> Provided information
* * * * * * *
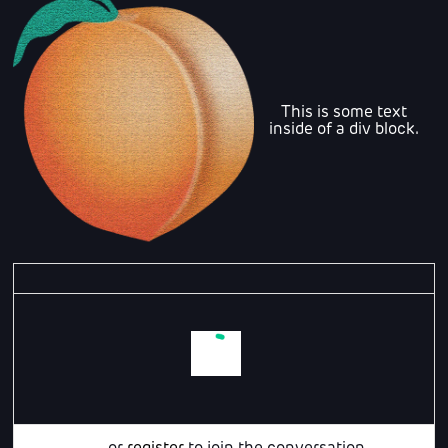
This is some text
inside of a div block.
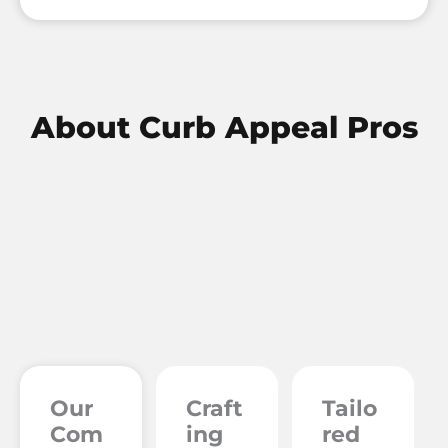
About
Curb Appeal Pros
Our
Craft
Tailo
Com
ing
red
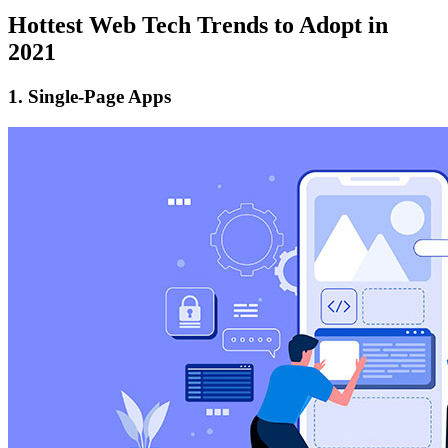
Hottest Web Tech Trends to Adopt in
2021
1. Single-Page Apps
* * * * * * *
> What to work on
What is needed is an exact copy of all the data, with no images in it.

> Reply
This is some text
inside of a div block.
About
Curb Appeal Pros
Our
Craft
Tailo
Com
ing
red
Hottest Web Tech Trends to Adopt in
2021
1. Single-Page Apps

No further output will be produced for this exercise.